Crónica de una muerte anunciada, Grabriel García Márquez. El día en que lo iban a matar, Santiago Nasar se levantó a las 5.30 de la mañana para esperar el buque en que llegaba el obismo. Había soñado que atravesaba un bosque de higuerones donde caía una llovizna tierna, y por un instante fue feliz en el sueño, pero al despertar se sintió por completo salpicado de cagada de pájaros. “Siempre soñaba con árboles!, me dijo Plácida Linero, evocando 27 años después los pormenores de aquel lunes ingrato. “La semana anterior había soñado que iba solo en un avión de papel de estaño que volaba sin tropezar por entre los almendros”, me dijo. Tenía ina reputación muy bien ganada de intérprete certera de los sueños ajenos, siempre que los contaran en ayunas, pero no había advertido ningún augurio aciago en esos dos sueños de su hijo, ni en los otros sueños con árboles que él le había contado en las mañana que precedieron a su muerte.

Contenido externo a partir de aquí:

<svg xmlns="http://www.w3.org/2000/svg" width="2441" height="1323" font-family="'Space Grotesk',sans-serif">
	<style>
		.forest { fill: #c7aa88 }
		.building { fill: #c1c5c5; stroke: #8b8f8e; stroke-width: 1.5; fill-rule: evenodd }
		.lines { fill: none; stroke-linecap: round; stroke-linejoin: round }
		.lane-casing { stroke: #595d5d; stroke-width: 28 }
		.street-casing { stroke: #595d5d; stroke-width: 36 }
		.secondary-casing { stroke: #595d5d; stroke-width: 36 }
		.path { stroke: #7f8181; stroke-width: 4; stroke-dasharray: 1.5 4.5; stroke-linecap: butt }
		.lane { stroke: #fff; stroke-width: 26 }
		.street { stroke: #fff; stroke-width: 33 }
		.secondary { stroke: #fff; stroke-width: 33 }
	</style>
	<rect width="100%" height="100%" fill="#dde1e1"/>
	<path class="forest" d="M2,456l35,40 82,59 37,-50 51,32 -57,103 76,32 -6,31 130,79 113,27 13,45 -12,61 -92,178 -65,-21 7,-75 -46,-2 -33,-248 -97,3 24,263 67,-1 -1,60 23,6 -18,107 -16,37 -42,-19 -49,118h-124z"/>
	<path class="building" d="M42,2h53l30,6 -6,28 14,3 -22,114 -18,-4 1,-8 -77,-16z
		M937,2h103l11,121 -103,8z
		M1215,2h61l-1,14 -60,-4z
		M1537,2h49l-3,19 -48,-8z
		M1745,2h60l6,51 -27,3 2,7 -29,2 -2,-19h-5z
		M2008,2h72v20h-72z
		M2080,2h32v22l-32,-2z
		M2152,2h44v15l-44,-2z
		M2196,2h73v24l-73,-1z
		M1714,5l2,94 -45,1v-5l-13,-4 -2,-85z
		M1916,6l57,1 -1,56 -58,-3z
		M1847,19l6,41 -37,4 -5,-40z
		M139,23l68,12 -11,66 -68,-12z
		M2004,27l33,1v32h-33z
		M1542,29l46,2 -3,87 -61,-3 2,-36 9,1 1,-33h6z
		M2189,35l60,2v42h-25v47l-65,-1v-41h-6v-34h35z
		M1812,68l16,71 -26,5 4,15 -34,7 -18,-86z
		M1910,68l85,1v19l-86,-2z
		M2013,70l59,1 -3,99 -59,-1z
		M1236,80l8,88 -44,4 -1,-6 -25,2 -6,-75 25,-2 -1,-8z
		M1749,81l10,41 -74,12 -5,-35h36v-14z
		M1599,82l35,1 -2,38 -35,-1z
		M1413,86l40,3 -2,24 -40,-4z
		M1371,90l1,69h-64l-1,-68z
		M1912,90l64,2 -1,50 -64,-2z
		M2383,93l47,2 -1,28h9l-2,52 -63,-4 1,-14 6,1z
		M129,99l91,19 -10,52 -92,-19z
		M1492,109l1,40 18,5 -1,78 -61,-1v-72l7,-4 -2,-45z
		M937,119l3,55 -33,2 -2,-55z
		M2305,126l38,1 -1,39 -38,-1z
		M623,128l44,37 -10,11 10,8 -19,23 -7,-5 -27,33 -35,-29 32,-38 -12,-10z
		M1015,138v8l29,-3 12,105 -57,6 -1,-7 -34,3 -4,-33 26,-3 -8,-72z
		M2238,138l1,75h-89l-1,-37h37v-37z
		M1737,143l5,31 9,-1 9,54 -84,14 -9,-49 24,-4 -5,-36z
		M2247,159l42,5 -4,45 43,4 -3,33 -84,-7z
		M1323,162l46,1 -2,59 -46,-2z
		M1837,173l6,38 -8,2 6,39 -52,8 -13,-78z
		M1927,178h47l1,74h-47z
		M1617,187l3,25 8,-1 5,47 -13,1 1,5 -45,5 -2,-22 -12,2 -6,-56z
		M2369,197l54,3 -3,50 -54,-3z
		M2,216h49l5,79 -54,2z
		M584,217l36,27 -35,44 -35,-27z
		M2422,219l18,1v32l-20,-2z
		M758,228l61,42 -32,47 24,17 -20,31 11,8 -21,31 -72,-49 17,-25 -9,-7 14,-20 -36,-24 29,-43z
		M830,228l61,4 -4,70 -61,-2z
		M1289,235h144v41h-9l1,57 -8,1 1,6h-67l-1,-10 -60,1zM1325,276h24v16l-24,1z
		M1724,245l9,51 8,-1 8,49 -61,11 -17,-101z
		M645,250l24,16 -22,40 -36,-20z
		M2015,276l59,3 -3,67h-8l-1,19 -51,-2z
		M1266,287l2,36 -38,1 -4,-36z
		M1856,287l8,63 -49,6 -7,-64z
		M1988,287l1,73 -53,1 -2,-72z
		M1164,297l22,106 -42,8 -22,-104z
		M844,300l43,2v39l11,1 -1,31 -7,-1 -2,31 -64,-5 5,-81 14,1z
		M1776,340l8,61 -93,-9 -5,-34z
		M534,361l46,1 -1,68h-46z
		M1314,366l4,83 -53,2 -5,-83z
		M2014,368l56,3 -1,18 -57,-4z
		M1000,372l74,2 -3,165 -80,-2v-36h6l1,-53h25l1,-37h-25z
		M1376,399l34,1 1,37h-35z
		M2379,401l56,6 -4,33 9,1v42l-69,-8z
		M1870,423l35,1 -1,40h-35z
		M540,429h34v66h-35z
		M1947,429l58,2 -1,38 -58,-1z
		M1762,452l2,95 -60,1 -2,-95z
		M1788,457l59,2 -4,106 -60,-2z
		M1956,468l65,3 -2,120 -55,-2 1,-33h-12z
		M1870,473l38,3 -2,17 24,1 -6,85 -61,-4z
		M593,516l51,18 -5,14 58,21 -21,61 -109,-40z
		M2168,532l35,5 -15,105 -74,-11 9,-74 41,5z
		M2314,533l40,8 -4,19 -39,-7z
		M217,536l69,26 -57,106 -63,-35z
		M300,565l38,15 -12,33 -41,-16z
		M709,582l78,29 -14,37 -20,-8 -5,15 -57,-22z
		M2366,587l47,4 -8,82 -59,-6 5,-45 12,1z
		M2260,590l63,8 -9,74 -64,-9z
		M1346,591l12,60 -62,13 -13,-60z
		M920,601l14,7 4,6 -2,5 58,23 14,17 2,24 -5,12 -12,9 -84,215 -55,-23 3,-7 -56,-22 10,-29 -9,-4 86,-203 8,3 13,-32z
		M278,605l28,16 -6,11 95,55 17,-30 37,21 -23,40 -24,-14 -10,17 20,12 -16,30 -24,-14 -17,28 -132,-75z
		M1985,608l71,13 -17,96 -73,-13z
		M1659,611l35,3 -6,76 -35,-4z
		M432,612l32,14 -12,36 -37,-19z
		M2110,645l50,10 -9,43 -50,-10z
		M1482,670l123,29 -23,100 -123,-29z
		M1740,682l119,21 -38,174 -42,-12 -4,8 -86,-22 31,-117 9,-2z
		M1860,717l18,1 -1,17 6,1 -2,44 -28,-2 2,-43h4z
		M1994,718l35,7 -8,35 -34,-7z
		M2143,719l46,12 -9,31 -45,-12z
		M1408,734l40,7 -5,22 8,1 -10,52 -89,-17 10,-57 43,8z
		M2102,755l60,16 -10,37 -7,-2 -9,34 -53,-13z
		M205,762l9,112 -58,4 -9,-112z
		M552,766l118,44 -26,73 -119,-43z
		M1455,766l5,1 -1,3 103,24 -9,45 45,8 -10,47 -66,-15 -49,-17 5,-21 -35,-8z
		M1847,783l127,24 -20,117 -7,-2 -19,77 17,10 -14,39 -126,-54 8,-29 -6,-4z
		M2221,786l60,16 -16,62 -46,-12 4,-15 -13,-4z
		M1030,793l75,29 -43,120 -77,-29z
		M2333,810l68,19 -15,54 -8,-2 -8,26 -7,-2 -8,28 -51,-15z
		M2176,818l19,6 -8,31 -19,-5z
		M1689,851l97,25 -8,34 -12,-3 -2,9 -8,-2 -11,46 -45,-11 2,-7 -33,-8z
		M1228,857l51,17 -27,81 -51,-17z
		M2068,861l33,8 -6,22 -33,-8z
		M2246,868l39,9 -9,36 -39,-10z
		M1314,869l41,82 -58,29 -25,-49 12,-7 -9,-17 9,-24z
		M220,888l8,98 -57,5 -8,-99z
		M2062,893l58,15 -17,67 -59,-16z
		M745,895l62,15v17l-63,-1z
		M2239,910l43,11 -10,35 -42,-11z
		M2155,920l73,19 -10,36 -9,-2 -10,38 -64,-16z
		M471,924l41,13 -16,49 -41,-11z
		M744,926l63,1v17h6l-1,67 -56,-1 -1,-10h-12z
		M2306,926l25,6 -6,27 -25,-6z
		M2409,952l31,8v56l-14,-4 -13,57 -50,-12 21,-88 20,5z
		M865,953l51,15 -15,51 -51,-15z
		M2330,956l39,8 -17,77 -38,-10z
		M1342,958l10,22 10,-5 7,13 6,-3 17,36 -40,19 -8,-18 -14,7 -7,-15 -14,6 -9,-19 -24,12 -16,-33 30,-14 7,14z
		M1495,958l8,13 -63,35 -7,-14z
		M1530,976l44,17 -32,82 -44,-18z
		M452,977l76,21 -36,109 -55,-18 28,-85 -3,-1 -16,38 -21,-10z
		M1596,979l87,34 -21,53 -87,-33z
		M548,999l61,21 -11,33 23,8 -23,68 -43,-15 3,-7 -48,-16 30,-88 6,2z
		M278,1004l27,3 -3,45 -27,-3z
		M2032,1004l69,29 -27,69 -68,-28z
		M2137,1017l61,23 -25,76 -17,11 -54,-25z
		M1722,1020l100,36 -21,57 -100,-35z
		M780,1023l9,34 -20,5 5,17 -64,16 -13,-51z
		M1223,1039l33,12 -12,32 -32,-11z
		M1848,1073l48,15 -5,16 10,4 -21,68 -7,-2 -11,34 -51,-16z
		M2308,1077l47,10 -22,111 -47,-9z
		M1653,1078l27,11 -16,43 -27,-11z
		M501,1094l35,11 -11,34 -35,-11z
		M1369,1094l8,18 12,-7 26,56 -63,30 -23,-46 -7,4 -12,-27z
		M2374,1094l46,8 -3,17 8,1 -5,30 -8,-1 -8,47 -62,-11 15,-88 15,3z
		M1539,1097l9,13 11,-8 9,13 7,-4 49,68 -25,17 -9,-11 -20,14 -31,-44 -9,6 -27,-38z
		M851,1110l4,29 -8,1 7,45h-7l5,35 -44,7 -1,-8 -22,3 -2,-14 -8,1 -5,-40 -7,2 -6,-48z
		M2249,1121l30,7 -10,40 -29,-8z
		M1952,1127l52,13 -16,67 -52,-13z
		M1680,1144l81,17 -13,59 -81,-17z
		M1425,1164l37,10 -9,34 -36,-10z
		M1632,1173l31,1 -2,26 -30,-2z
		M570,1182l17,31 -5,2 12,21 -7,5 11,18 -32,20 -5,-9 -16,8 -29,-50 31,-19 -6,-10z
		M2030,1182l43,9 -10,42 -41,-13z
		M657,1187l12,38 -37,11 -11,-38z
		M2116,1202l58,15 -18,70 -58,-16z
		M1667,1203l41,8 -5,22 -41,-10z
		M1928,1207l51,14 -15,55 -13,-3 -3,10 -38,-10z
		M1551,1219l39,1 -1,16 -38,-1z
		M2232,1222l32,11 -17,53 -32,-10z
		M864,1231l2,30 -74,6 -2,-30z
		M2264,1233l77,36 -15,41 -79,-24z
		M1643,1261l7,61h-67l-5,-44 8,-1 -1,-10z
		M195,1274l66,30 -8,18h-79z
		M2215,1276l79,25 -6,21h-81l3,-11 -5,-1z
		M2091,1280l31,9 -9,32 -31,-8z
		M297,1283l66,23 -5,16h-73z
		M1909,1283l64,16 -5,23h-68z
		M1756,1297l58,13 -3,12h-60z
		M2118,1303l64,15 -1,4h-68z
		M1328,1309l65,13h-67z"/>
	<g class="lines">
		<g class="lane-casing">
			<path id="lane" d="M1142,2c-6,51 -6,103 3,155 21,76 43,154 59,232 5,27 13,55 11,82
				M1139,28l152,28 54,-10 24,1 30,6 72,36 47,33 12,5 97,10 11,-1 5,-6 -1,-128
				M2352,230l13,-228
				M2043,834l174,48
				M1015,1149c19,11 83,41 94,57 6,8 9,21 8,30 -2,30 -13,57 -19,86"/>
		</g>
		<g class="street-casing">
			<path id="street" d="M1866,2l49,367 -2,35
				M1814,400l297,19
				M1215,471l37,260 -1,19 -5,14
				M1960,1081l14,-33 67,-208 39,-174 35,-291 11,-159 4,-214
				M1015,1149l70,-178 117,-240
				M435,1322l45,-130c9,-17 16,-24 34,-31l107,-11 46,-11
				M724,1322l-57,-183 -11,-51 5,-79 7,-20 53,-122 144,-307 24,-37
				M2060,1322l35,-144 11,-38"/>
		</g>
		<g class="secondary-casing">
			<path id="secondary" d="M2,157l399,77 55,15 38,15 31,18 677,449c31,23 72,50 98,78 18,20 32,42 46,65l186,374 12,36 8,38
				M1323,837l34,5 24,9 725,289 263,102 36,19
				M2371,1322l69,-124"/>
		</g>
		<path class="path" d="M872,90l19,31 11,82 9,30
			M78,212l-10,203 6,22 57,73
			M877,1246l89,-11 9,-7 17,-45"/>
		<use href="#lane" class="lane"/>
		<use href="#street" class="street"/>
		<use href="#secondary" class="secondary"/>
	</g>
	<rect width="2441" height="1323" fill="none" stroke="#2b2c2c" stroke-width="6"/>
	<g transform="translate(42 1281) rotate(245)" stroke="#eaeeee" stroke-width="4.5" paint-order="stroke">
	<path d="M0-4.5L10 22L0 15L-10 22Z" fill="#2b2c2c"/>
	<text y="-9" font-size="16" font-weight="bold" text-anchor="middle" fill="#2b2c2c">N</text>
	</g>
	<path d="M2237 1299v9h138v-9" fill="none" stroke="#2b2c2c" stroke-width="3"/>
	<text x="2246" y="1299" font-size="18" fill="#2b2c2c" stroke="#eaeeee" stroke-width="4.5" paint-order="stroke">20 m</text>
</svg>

Memorias de Adriano, Marguerite Yourcenar. Querido Marco: He ido esta mañana a ver a mi médico
Hermógenes, que acaba de regresar a la Villa después de un largo viaje por Asia. El examen debía hacerse en ayunas; habíamos convenido en encontrarnos en las primeras horas del día. Me tendí sobre un lecho luego de despojarme del manto y la túnica. Te
evito detalles que te resultarían tan desagradables como a mí mismo, y la descripción del cuerpo de un hombre que envejece y se prepara a morir de hidropesía del corazón. Digamos solamente que tosí, respiré y contuve el aliento conforme a las indicaciones de
Hermógenes, alarmado a pesar suyo por el rápido progreso de la enfermedad, y pronto a descargar el peso de la culpa en el joven Iollas, que me atendió durante su ausencia. Es difícil seguir siendo emperador ante un médico, y también es difícil guardar la calidad de hombre. El ojo de Hermógenes sólo veía en mí un saco de humores, una triste amalgama de linfa y de sangre. Esta mañana pensé por primera vez que mi cuerpo, ese compañero fiel, ese amigo más seguro y mejor conocido que mi alma, no es más que un monstruo solapado que acabará por devorar a su amo. Haya paz… Amo mi cuerpo; me ha servido bien, y de todos modos no le escatimo los cuidados necesarios. Pero ya no cuento, como Hermógenes finge contar, con las virtudes maravillosas de las plantas y el dosaje exacto de las sales minerales que ha ido a buscar a Oriente. Este hombre, tan sutil sin embargo, abundó en vagas fórmulas de aliento, demasiado triviales para engañar a nadie. Sabe muy bien cuánto detesto esta clase de impostura,
pero no en vano ha ejercido la medicina durante más de treinta años. Perdono a este buen servidor su esfuerzo por disimularme la muerte. Hermógenes es sabio, y tiene también la sabiduría de la prudencia; su probidad excede con mucho a la de un vulgar
médico de palacio. Tendré la suerte de ser el mejor atendido de los enfermos. Pero nada puede exceder de los límites prescritos; mis piernas hinchadas ya no me sostienen durante las largas ceremonias romanas; me sofoco; y tengo sesenta años.